With no live sporting fixtures or artistic performances where have all the spectators gone? Well one answer is on some form of ‘lock down’ even those who are doing sterling work to keep us live, fed and serviced in all sorts of ways are social distancing.
Did you notice the social distancing between the sweet potato and the traditional ‘baker’? A baked potato for dinner today will make an interesting change from Yorkshire pudding and roasts.
Interesting Facts about Yorkshire Puddings
- National Yorkshire Pudding Day is celebrated annually on the first Sunday in February.

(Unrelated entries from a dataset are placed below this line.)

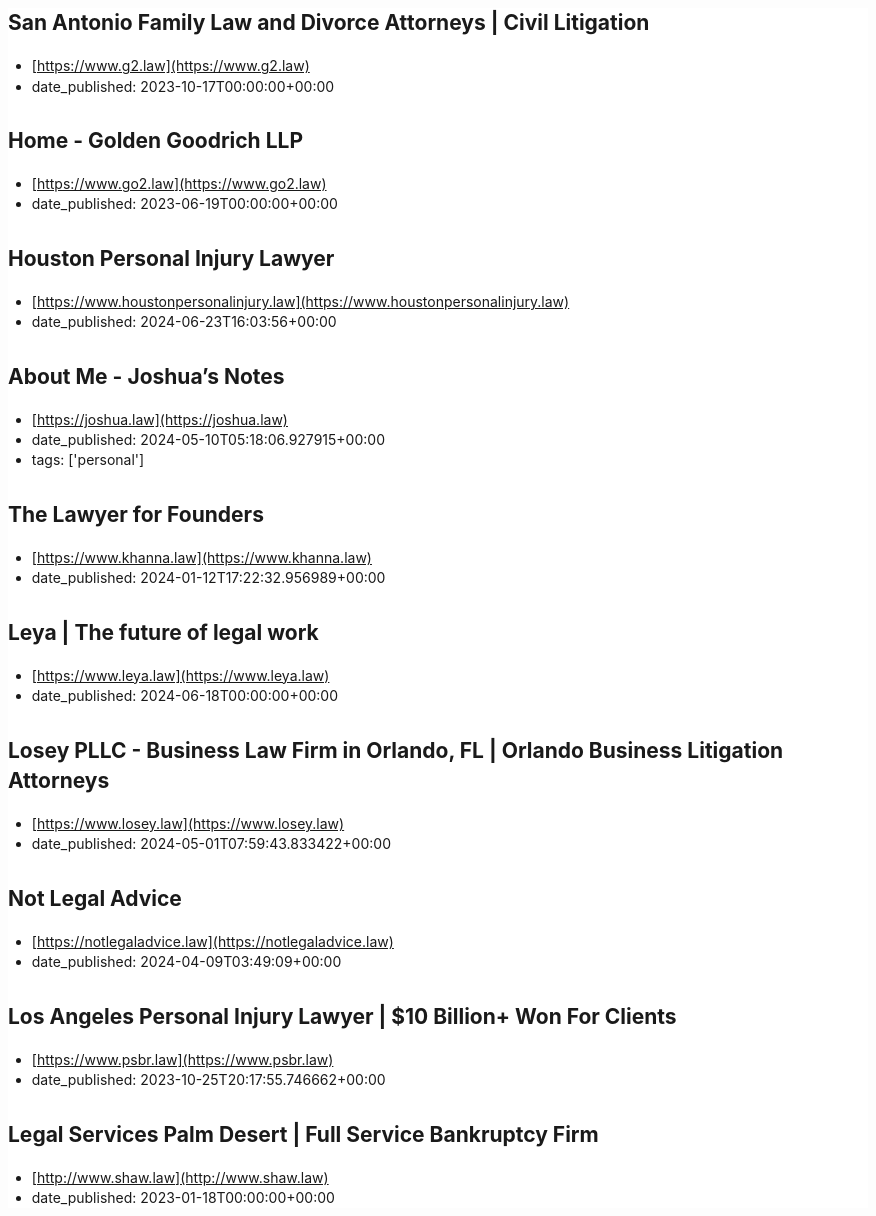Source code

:  ## San Antonio Family Law and Divorce Attorneys | Civil Litigation
 - [https://www.g2.law](https://www.g2.law)
 - date_published: 2023-10-17T00:00:00+00:00

 ## Home - Golden Goodrich LLP
 - [https://www.go2.law](https://www.go2.law)
 - date_published: 2023-06-19T00:00:00+00:00

 ## Houston Personal Injury Lawyer
 - [https://www.houstonpersonalinjury.law](https://www.houstonpersonalinjury.law)
 - date_published: 2024-06-23T16:03:56+00:00

 ## About Me - Joshua’s Notes
 - [https://joshua.law](https://joshua.law)
 - date_published: 2024-05-10T05:18:06.927915+00:00
 - tags: ['personal']

 ## The Lawyer for Founders
 - [https://www.khanna.law](https://www.khanna.law)
 - date_published: 2024-01-12T17:22:32.956989+00:00

 ## Leya | The future of legal work
 - [https://www.leya.law](https://www.leya.law)
 - date_published: 2024-06-18T00:00:00+00:00

 ## Losey PLLC - Business Law Firm in Orlando, FL | Orlando Business Litigation Attorneys
 - [https://www.losey.law](https://www.losey.law)
 - date_published: 2024-05-01T07:59:43.833422+00:00

 ## Not Legal Advice
 - [https://notlegaladvice.law](https://notlegaladvice.law)
 - date_published: 2024-04-09T03:49:09+00:00

 ## Los Angeles Personal Injury Lawyer | $10 Billion+ Won For Clients
 - [https://www.psbr.law](https://www.psbr.law)
 - date_published: 2023-10-25T20:17:55.746662+00:00

 ## Legal Services Palm Desert | Full Service Bankruptcy Firm
 - [http://www.shaw.law](http://www.shaw.law)
 - date_published: 2023-01-18T00:00:00+00:00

For some reason the Americans, who rightly revere the Yorkshire pud, use a date in October for a similar celebration but less reverentially they call them popovers. (We can’t pop over anywhere at the moment with the lock down.)
- The Royal Society of Chemistry claim that “A Yorkshire pudding isn’t a Yorkshire pudding if it is less than four inches tall.” Nor to my mind if it is called a Dutch baby , a Bismarck or a Dutch Puff.
- Yorkshire pudding do not rise as tall at higher altitudes but do brilliantly in the Pennines, the Yorkshire moors and our coastal regions.
- Morrisons supermarket have experimented with a ‘Yorkshire pudding pizza’ but whata mistaka to makea.
- The weirdly named Toad in the Hole is one of my favorite ways of cooking up a good Yorkshire pud. Bang on or should that be banger on?